Targeting Transcriptional CDKs in Medulloblastoma

Abstract

Medulloblastoma (MB) is the most common malignant tumour of the brain in children. Current treatments include surgery, radiotherapy and chemotherapy. Although the five-year survival rate is over 70%, the treatment is exceptionally aggressive, leaving severe and long-lasting side effects on patients. Cyclin-dependent kinases (CDKs) are a family of proteins that regulate important cellular processes including cell cycle and transcription. Overexpression of CDKs has been reported in many types of cancer, hence, targeting CDKs to inhibit cancer cell proliferation has been aimed by several studies and the use of cyclin-dependent kinase inhibitors in the treatment of various types of cancer is growing rapidly.
Here in this work, we investigated the effectiveness of newly developed transcriptional CDK inhibitors (tCDKs) on four medulloblastoma cell lines including HD-MB03 (from Group 3 medulloblastoma), and ONS76, UW228, DAOY (from SHH subgroup). Results of the efficacy study of these chemical inhibitors on MB cell proliferation indicated the highest anti-proliferative effects of two transcriptional CDK inhibitors, namely THZ1 and THZ531, which inhibit CDK7 and CDK12/13, respectively. The Group 3 subtype medulloblastoma exhibited the highest sensitivity to THZ1 and THZ531 inhibitors. It was also found that the inhibitory effects of the above-mentioned inhibitors were through the induction of apoptosis. In addition, treatment of medulloblastoma cell lines with THZ1 or THZ531 in combination with chemotherapeutic agents including vincristine, cisplatin and cyclophosphamide suggested synergistic effects which enhanced cytotoxicity when compared to the single drug treatments (Combination Index < 1).
With the hypothesis that the growth of medulloblastoma cells could be dependent on CDK7, 12 and 13, the study was further focused on the expression of these CDKs at both protein and mRNA levels in cell lines treated with these inhibitors. In general, results demonstrated no significant (p-value > 0.05) variations in the expression of CDK7, 12 and 13 at mRNA and protein levels. However, treatment with these inhibitors resulted in a significant (p-value ≤ 0.05) decrease in the phosphorylation of RNA polymerase II at Ser2 and Ser5 carboxy-terminal domain (CTD).

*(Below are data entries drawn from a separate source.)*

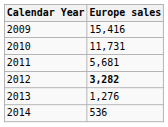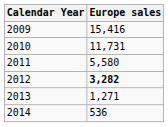2011 | Europe sales: 5,681 -> 5,580
2013 | Europe sales: 1,276 -> 1,271
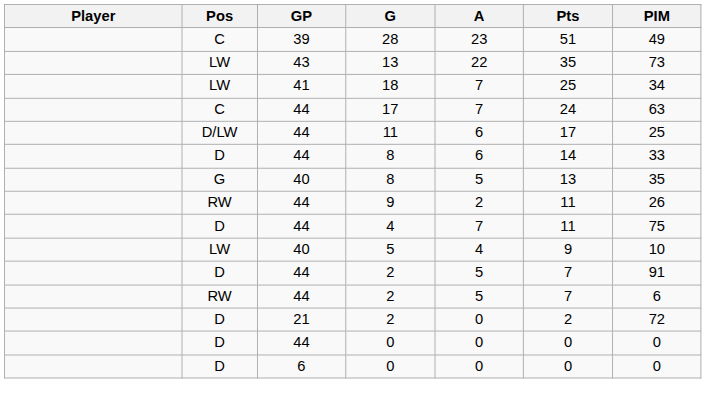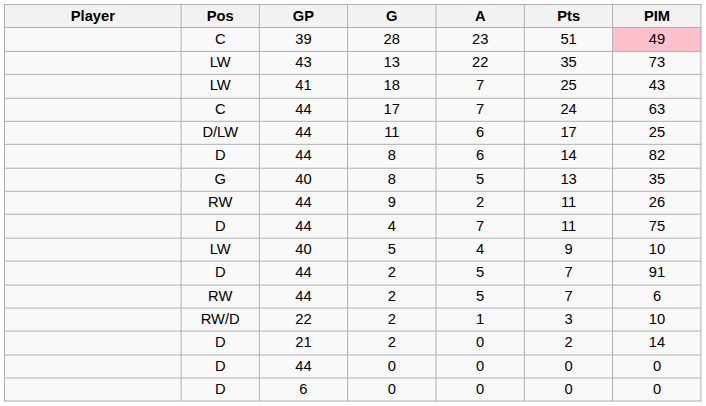28 | PIM: no background -> pink background
18 | PIM: 34 -> 43
44 / 8 | PIM: 33 -> 82
+ row: RW/D | 22 | 2 | 1 | 3 | 10
21 / 2 | PIM: 72 -> 14
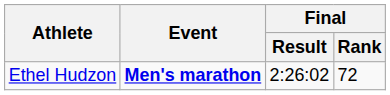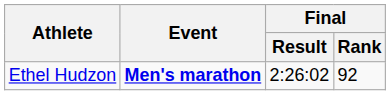Ethel Hudzon | Final / Rank: 72 -> 92
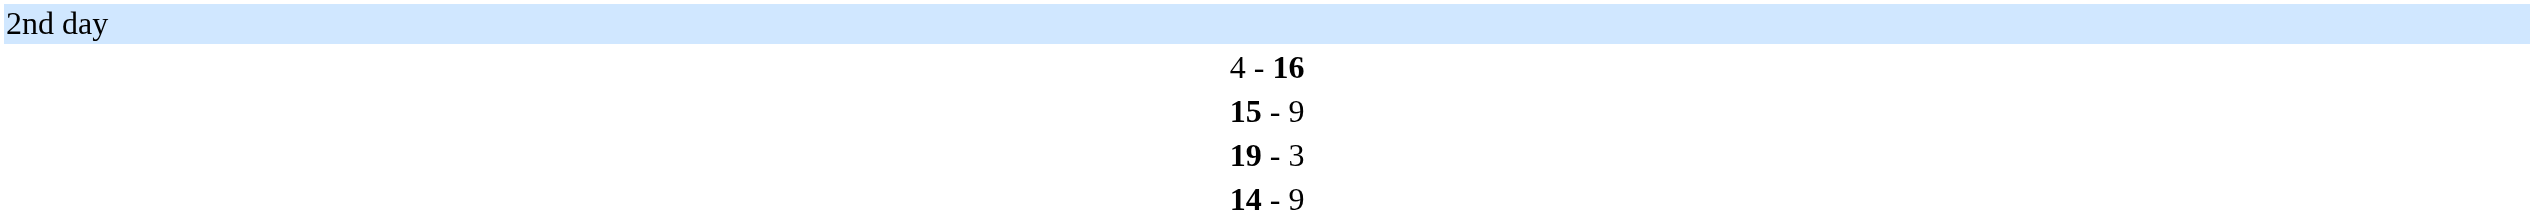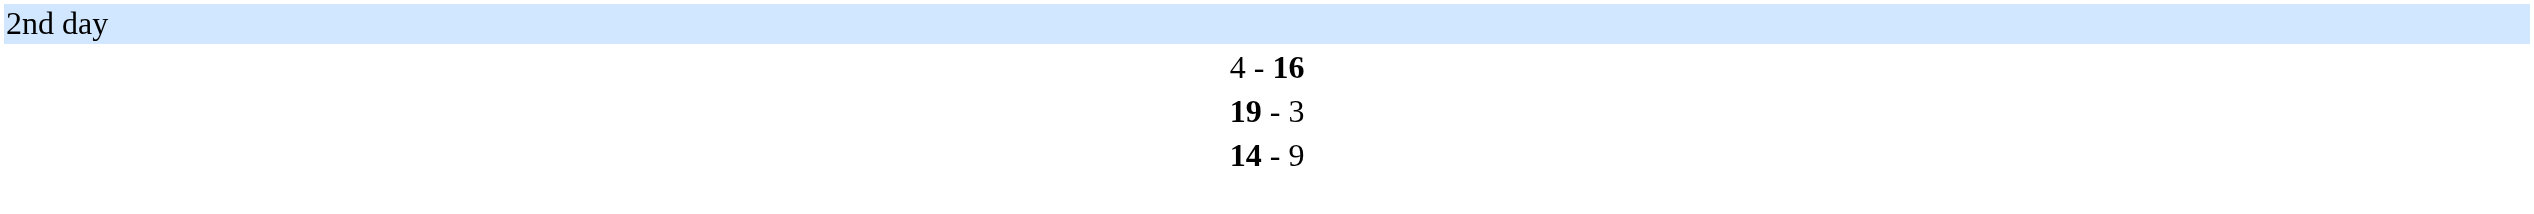- row: 15 - 9
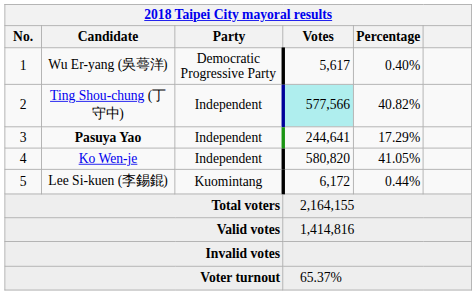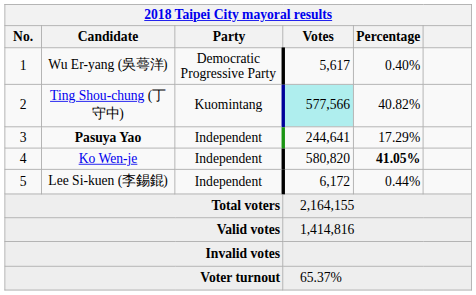Ting Shou-chung (丁守中) | Party: Independent -> Kuomintang
Ko Wen-je | Percentage: normal -> bold
Lee Si-kuen (李錫錕) | Party: Kuomintang -> Independent
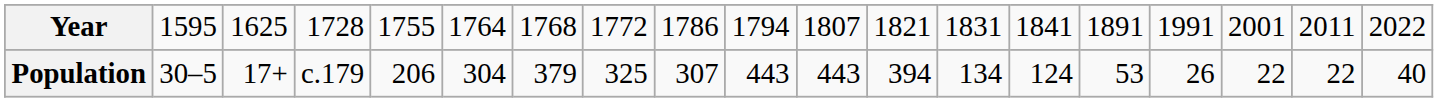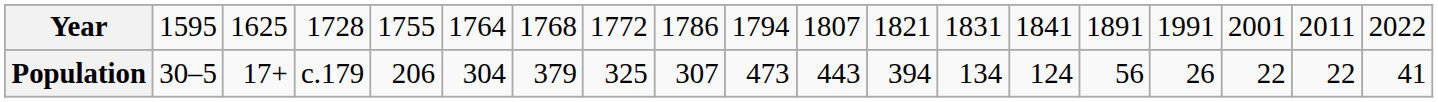Population | column 10: 443 -> 473
Population | column 15: 53 -> 56
Population | column 19: 40 -> 41
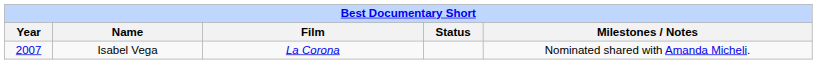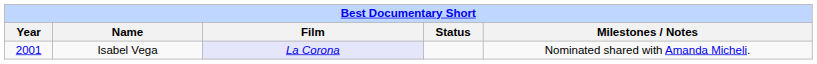Isabel Vega | Year: 2007 -> 2001
Isabel Vega | Film: no background -> lavender background
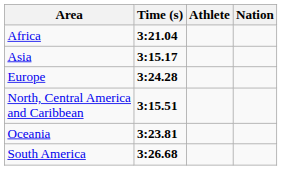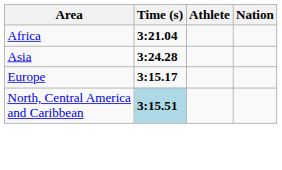Asia | Time (s): 3:15.17 -> 3:24.28
Europe | Time (s): 3:24.28 -> 3:15.17
North, Central America and Caribbean | Time (s): no background -> lightblue background
- row: Oceania | 3:23.81
- row: South America | 3:26.68
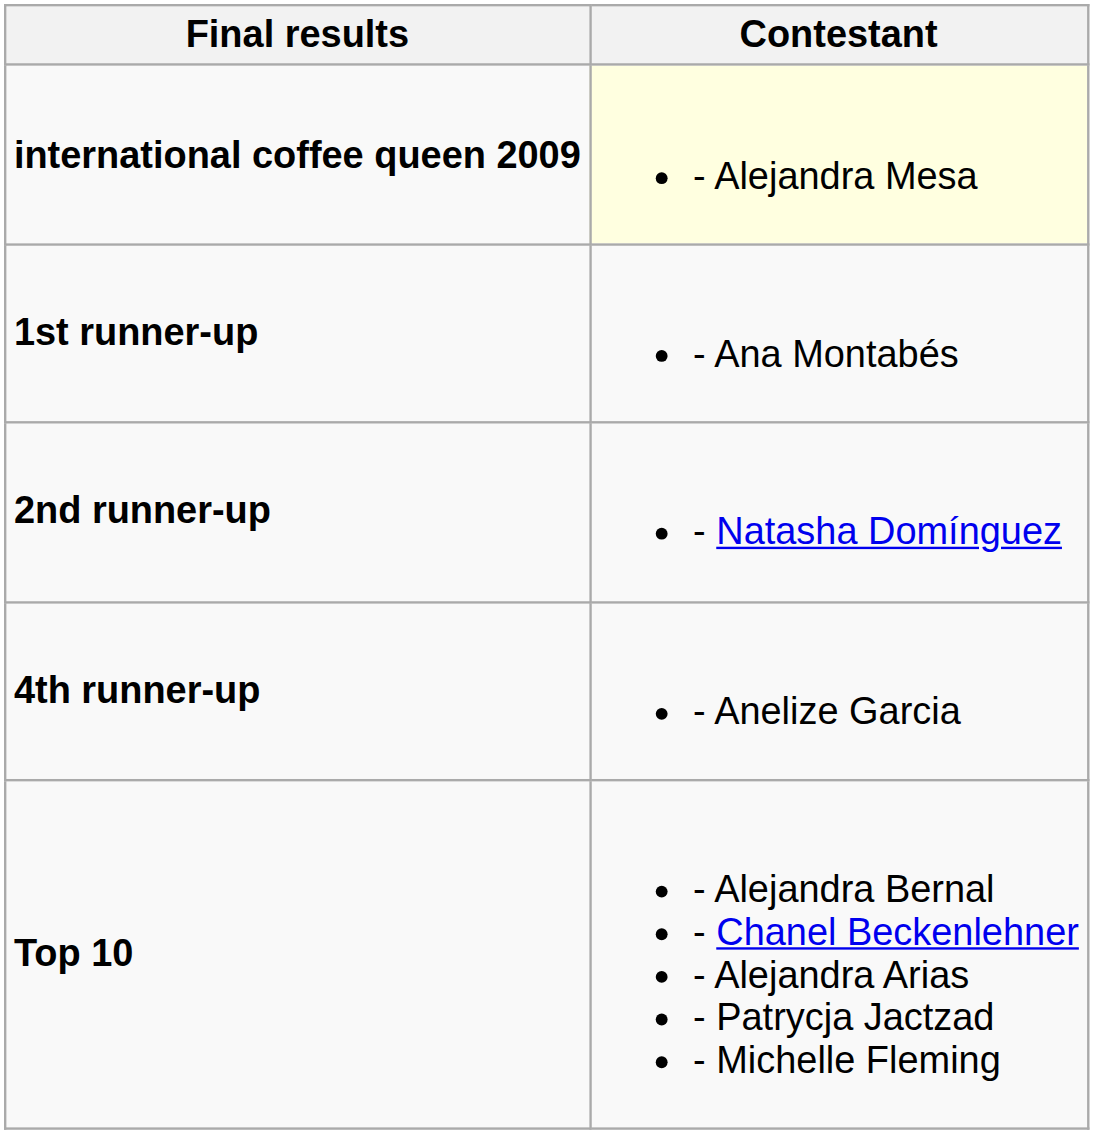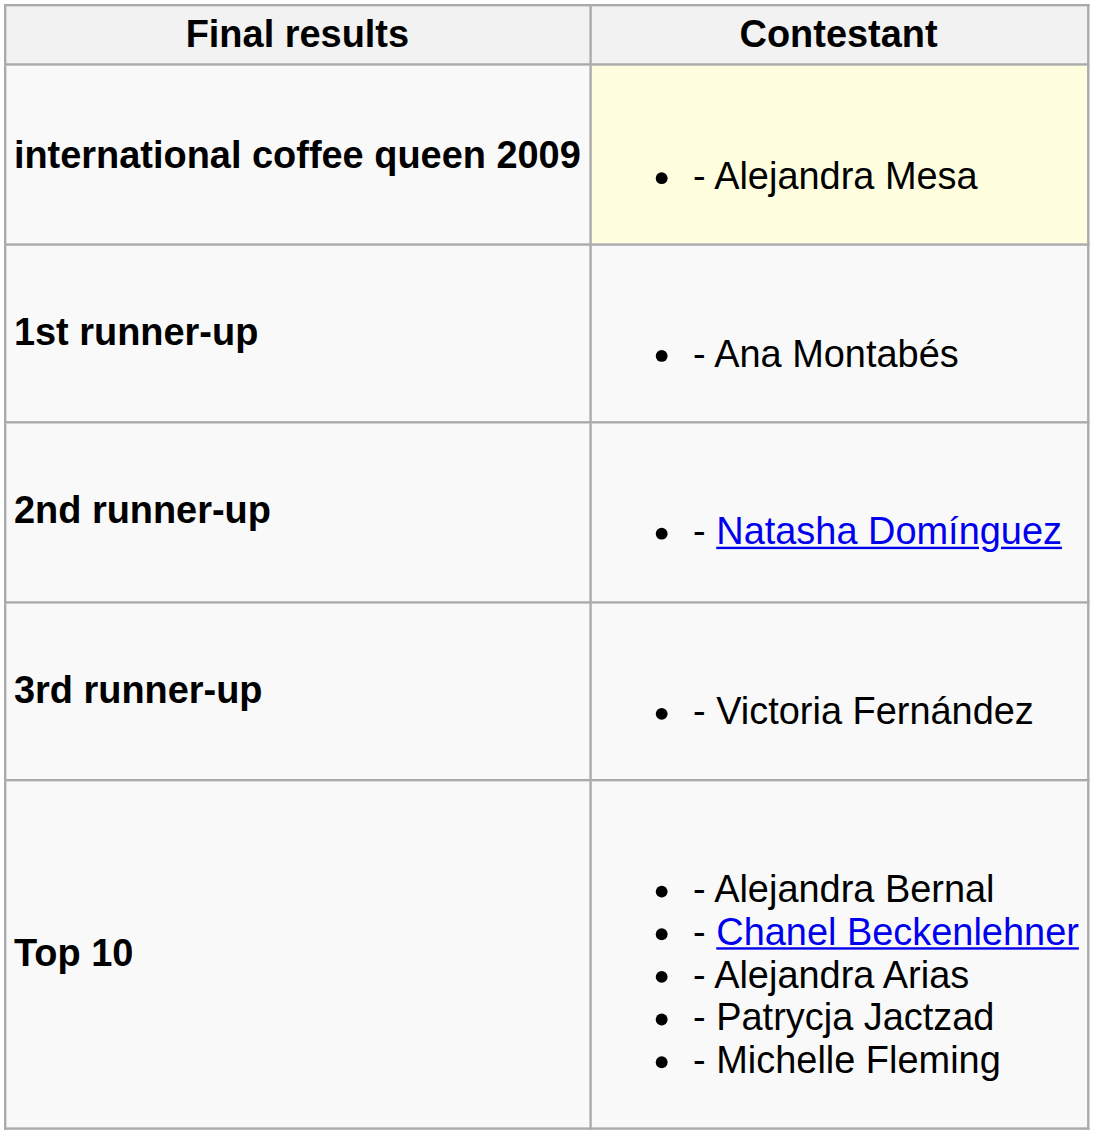+ row: 3rd runner-up | - Victoria Fernández
- row: 4th runner-up | - Anelize Garcia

Additionally, the investigation of the role of CDK7 in HD-MB03 cell proliferation through knocking down the CDK7 gene showed a significant (p-value ≤ 0.05) decrease of proliferative cells suggestive of the essential role of CDK7 in the proliferation of these cells.
In general, it was found that the Group 3 medulloblastoma cell line, which exhibited more promising results, could potentially serve as the optimal target for the studied transcriptional inhibitors. The findings of this study can provide an in-depth understanding of the biology of medulloblastoma and help identify less toxic and more efficient treatment strategies based on tumour-specific subtypes.